[Aim 1]: From the probability section, list the three probabilities it says can be found for two independent events, each with its formula.

[Provided passage]:

▼▼▼

3 Probably Not a Problem

We’re going to need a few basic facts about probabilities for this section.

• Every probability is between $0$ and $1$, inclusive.

  • For example, the probability of a flipped coin coming up heads is $0.5$.
  • The probability of an ordinary six-sided die rolling a ‘3’ is $1/6$.
    • The probability of that same die rolling an even number is $0.5$.

• The sum of the probabilities of all possible events must be $1.0$.

  • For example, the probability of an ordinary six-sided die rolling some number between 1 and 6 is $1.0$.

• If $p$ is the probability that an event will happen, then $(1-p)$ is the probability that the event will not happen.

  • The probability of a 6-sided die rolling any number other than ‘3’ is $1 - 1/6 = 5/6$.

• If two events with probabilities $p_1$ and $p_2$ are independent (the success or failure of the first event does not affect the success or failure of the other), then

  1. the probability that both events will occur is $p_1 * p_2$.
  2. the probability that neither will occur is $(1 - p_1)(1 - p_2)$.
  3. the probability that at least one will occur is $1 - (1-p_1)(1-p_2)$.

  For example, if I roll two 6-sided dice, the probability that both will roll a ‘3’ is $\frac{1}{6} * \frac{1}{6} = \frac{1}{36}$.

  If I roll two six-sided dice, the probability that at least one will come up ‘3’ is

  \[ 1 - \left(1-\frac{1}{6}\right)\left(1-\frac{1}{6}\right) = 1 - \left(\frac{5}{6}\right)\left(\frac{5}{6}\right) = 1 - \frac{25}{36} = \frac{11}{36} \]

• More generally, if I have a series of independent events with probabilities $p_1, p_2, \ldots p_k$, then

  1. the probability that all events will occur is $\prod_{i=1}^{k} p_i$.
  2. the probability that neither will occur is $\prod_{i=1}^{k}(1 - p_i)$.
  3. the probability that at least one will occur is $1 - \prod_{i=1}^{k}(1-p_i)$.

  If I flip a coin 3 times, the probability that I will see the sequence heads-tails-heads is $\frac{1}{2} * \frac{1}{2} * \frac{1}{2} = \frac{1}{8}$

  • Note that the probability of seeing the sequence heads-heads-heads is exactly the same.
  If I flip a coin 3 times, the probability that I will see at least one heads is 1 - $\frac{1}{2} * \frac{1}{2} * \frac{1}{2} = \frac{7}{8}$

• If we make a number of independent attempts at something, and the chance of seeing an event on any single attempt is $p$, on average we will need $1/p$ attempts before seeing that event.

  • For example, if I start rolling a six-sided die until I see a ‘2’, on average I would wait $\frac{1}{1/6} = 6$ rolls.

    This is a great illustration of the difference between average and worst-case times, because in the worst case you would keep rolling forever!

4 What’s an Average?

​
For some people, average case analysis is difficult because they ​ don’t have a very flexible idea of what an “average” is.

▲▲▲

[Aim 2]: Rewrite the part of the listing that starts at its first line and ends with the line containing "family: Crambidae", both ends included, with every "phylum" changed to "division" and nothing else altered, and give only that part.

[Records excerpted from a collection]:

▼▼▼

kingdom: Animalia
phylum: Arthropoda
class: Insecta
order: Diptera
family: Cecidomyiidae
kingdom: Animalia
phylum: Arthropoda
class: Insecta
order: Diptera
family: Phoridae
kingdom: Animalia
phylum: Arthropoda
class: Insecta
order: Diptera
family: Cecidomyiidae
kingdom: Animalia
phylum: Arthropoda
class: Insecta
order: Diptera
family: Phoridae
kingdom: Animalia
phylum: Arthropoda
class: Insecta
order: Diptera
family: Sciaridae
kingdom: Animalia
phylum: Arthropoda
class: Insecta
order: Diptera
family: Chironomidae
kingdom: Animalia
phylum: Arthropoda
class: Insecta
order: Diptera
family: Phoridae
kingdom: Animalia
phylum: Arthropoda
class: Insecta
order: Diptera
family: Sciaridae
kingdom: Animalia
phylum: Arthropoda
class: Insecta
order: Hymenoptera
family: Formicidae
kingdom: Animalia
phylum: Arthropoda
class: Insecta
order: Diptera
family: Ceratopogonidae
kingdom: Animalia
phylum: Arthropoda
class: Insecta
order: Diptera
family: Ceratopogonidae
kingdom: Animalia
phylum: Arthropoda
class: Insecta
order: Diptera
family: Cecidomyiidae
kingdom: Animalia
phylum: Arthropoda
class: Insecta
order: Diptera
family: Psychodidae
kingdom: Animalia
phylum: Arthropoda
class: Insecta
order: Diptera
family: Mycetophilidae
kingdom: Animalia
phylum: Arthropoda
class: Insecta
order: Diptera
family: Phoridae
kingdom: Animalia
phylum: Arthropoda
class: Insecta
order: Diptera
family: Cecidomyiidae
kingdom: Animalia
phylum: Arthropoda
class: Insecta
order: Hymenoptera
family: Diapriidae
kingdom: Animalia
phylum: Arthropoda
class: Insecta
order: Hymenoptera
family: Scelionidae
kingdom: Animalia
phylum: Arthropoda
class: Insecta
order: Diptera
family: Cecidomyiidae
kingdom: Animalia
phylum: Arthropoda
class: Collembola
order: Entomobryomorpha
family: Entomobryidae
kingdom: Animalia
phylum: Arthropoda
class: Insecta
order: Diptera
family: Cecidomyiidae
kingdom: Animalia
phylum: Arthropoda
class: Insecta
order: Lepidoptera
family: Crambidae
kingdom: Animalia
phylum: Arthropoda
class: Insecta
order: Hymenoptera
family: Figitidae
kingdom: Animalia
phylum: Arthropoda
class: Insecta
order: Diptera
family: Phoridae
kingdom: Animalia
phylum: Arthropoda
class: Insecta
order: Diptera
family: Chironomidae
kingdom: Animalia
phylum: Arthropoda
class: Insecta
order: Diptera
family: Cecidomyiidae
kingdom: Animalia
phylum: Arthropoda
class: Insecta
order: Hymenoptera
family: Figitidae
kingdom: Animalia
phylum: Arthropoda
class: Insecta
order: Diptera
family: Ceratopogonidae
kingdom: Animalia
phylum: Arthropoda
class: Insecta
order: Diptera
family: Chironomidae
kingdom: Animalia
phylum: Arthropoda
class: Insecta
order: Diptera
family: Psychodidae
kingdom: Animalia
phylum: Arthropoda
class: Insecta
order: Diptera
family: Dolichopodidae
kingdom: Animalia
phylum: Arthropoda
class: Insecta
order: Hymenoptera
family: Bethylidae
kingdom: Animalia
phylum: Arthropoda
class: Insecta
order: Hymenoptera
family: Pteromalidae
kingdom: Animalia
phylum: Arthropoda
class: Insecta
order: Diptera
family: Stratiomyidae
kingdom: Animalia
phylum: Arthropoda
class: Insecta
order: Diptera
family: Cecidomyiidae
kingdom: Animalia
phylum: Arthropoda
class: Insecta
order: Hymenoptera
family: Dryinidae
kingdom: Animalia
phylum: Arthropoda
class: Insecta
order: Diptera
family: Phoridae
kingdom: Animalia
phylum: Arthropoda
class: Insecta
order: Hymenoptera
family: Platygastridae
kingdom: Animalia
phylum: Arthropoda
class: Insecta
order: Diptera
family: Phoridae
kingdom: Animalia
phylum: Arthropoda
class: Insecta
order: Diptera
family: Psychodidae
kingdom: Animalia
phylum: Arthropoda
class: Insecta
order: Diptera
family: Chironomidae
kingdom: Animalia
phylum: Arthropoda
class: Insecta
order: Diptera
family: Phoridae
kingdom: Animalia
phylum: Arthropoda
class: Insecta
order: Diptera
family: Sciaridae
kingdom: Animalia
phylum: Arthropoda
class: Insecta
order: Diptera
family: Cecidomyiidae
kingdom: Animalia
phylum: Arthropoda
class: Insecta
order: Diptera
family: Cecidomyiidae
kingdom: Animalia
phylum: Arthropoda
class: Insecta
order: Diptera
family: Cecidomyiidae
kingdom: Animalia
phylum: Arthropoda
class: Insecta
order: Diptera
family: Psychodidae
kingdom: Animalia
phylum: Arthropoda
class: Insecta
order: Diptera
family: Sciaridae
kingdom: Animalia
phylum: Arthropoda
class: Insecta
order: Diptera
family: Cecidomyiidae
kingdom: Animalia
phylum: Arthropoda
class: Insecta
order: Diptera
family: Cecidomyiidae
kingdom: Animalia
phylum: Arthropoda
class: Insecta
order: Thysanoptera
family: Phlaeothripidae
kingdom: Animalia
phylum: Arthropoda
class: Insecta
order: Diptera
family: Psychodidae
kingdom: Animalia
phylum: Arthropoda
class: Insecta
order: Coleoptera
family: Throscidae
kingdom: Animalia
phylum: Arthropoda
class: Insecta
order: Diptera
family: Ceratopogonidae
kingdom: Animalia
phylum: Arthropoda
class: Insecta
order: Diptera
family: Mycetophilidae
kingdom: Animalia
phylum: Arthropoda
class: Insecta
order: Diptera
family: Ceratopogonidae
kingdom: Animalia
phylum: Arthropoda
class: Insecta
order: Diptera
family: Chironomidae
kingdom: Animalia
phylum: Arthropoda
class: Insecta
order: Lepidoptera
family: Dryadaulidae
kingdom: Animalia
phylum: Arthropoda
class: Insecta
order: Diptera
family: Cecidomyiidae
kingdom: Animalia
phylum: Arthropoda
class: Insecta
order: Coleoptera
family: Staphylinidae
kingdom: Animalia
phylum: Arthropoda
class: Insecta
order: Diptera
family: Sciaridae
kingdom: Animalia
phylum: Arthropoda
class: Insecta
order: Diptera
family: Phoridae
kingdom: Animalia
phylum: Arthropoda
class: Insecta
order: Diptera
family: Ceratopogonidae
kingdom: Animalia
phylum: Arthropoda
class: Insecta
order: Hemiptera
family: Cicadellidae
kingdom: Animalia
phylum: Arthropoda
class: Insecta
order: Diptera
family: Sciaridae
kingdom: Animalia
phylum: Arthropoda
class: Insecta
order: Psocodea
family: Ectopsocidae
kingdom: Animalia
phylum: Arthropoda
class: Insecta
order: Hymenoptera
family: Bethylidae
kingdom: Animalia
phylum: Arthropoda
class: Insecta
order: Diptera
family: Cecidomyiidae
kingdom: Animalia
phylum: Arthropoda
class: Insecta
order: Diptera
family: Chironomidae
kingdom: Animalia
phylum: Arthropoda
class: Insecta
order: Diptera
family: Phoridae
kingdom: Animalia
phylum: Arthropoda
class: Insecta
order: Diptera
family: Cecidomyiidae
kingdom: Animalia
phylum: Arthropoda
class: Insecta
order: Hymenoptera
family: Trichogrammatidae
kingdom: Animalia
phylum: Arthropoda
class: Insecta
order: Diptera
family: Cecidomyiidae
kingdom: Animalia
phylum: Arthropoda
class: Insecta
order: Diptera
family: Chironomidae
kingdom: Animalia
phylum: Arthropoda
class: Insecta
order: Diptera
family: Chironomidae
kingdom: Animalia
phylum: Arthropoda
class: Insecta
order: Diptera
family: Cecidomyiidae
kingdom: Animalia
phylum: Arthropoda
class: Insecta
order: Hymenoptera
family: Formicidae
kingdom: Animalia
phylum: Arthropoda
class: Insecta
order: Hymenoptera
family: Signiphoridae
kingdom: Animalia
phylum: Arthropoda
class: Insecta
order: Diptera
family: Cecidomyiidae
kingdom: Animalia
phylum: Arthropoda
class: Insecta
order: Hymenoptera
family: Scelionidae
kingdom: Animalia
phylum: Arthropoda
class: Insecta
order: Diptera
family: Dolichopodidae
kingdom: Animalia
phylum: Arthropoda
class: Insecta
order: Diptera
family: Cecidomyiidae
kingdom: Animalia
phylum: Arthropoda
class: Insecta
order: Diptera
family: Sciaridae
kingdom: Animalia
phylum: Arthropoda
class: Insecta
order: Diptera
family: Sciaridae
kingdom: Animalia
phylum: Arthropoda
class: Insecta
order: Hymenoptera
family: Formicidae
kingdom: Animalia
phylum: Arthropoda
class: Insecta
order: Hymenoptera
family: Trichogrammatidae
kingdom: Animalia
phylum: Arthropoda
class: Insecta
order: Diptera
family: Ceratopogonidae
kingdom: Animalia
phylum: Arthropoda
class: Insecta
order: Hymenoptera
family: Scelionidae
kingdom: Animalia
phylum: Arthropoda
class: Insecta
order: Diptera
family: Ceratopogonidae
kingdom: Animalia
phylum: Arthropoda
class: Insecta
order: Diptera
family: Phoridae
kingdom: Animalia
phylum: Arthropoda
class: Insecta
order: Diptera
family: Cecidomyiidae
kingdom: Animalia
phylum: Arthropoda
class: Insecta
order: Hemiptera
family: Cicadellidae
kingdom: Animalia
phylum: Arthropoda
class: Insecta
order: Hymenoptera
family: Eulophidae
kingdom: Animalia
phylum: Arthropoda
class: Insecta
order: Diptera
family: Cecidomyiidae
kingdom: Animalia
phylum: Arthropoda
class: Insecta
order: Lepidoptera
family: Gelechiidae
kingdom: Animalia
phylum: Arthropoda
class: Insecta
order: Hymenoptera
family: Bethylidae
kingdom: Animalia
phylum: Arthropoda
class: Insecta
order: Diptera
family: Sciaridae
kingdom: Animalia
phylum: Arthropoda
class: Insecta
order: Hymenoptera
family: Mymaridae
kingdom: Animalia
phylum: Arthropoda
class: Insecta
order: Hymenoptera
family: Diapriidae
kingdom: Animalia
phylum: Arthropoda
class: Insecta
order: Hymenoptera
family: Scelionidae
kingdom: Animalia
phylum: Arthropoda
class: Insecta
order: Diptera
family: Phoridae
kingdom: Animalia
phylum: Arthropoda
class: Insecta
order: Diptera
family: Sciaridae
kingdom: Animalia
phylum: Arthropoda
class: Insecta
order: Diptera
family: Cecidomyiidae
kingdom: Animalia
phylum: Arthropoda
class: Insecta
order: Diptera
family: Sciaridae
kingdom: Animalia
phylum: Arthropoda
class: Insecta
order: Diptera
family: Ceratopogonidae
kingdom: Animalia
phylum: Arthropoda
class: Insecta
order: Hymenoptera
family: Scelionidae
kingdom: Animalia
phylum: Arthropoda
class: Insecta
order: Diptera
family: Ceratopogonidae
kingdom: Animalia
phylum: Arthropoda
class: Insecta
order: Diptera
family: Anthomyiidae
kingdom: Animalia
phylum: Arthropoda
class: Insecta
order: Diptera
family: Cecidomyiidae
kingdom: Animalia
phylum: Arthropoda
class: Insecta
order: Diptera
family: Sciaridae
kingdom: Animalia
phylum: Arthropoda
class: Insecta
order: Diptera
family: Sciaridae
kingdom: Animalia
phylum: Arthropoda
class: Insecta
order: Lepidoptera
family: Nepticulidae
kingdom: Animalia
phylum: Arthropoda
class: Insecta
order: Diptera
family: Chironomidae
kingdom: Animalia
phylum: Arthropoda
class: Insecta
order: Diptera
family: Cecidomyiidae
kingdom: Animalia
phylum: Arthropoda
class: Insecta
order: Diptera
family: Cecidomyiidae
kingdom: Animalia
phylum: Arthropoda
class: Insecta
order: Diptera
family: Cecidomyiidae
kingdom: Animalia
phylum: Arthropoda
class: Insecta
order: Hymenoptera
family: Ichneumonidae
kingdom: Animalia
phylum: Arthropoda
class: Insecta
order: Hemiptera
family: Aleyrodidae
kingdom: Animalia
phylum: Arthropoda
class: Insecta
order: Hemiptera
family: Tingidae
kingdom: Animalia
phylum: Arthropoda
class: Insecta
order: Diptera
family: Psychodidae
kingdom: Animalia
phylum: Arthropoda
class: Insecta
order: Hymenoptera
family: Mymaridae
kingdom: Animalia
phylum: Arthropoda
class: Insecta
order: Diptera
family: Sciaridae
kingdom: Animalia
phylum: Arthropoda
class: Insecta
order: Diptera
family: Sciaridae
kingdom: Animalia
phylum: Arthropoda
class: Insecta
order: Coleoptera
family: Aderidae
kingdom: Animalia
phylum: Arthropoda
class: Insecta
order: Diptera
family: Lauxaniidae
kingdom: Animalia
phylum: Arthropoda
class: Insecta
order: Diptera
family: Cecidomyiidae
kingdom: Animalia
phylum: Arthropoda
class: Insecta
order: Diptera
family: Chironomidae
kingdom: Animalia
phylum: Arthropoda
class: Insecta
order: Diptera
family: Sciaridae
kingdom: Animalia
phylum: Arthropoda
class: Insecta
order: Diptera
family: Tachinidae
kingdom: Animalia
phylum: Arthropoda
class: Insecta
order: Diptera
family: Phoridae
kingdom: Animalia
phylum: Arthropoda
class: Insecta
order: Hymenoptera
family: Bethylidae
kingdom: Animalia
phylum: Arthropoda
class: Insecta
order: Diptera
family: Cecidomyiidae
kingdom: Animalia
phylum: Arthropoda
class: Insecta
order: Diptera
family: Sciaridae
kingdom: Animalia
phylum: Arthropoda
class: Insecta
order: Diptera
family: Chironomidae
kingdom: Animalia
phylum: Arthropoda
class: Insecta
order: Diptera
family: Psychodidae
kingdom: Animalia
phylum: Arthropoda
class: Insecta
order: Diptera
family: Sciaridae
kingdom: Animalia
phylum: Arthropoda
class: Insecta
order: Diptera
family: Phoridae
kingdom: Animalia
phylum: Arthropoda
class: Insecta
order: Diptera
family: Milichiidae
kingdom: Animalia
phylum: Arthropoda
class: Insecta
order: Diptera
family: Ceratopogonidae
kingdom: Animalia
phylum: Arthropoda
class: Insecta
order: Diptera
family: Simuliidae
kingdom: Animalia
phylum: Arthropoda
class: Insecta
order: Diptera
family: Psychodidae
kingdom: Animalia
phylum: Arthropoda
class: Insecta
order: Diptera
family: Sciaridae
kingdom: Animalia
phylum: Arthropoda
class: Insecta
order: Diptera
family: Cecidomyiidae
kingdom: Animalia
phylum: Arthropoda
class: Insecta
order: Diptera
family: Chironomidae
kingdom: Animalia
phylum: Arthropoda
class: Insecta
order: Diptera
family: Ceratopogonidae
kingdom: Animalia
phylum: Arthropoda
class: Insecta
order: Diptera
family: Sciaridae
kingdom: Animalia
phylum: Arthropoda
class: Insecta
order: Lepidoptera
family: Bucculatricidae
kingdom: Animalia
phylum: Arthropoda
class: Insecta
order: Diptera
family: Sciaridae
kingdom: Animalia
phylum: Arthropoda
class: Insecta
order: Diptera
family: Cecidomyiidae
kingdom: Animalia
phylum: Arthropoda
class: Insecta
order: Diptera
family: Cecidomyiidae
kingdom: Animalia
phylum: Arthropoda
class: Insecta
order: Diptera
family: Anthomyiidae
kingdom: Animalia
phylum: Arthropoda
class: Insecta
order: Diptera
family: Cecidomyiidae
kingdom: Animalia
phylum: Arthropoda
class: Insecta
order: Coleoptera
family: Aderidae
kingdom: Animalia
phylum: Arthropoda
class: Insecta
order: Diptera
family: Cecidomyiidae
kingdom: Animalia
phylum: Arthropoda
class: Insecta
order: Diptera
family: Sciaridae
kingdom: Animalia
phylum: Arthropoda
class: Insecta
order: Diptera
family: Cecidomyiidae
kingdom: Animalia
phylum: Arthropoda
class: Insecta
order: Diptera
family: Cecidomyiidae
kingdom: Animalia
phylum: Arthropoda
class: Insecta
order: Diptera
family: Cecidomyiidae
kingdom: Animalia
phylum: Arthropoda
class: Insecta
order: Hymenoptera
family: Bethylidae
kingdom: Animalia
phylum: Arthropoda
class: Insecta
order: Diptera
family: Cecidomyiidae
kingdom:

▲▲▲

[Right answer 1]:
1. The probability that both events will occur: p1 * p2
2. The probability that neither will occur: (1 - p1)(1 - p2)
3. The probability that at least one will occur: 1 - (1 - p1)(1 - p2)

[Right answer 2]:
kingdom: Animalia
division: Arthropoda
class: Insecta
order: Diptera
family: Cecidomyiidae
kingdom: Animalia
division: Arthropoda
class: Insecta
order: Diptera
family: Phoridae
kingdom: Animalia
division: Arthropoda
class: Insecta
order: Diptera
family: Cecidomyiidae
kingdom: Animalia
division: Arthropoda
class: Insecta
order: Diptera
family: Phoridae
kingdom: Animalia
division: Arthropoda
class: Insecta
order: Diptera
family: Sciaridae
kingdom: Animalia
division: Arthropoda
class: Insecta
order: Diptera
family: Chironomidae
kingdom: Animalia
division: Arthropoda
class: Insecta
order: Diptera
family: Phoridae
kingdom: Animalia
division: Arthropoda
class: Insecta
order: Diptera
family: Sciaridae
kingdom: Animalia
division: Arthropoda
class: Insecta
order: Hymenoptera
family: Formicidae
kingdom: Animalia
division: Arthropoda
class: Insecta
order: Diptera
family: Ceratopogonidae
kingdom: Animalia
division: Arthropoda
class: Insecta
order: Diptera
family: Ceratopogonidae
kingdom: Animalia
division: Arthropoda
class: Insecta
order: Diptera
family: Cecidomyiidae
kingdom: Animalia
division: Arthropoda
class: Insecta
order: Diptera
family: Psychodidae
kingdom: Animalia
division: Arthropoda
class: Insecta
order: Diptera
family: Mycetophilidae
kingdom: Animalia
division: Arthropoda
class: Insecta
order: Diptera
family: Phoridae
kingdom: Animalia
division: Arthropoda
class: Insecta
order: Diptera
family: Cecidomyiidae
kingdom: Animalia
division: Arthropoda
class: Insecta
order: Hymenoptera
family: Diapriidae
kingdom: Animalia
division: Arthropoda
class: Insecta
order: Hymenoptera
family: Scelionidae
kingdom: Animalia
division: Arthropoda
class: Insecta
order: Diptera
family: Cecidomyiidae
kingdom: Animalia
division: Arthropoda
class: Collembola
order: Entomobryomorpha
family: Entomobryidae
kingdom: Animalia
division: Arthropoda
class: Insecta
order: Diptera
family: Cecidomyiidae
kingdom: Animalia
division: Arthropoda
class: Insecta
order: Lepidoptera
family: Crambidae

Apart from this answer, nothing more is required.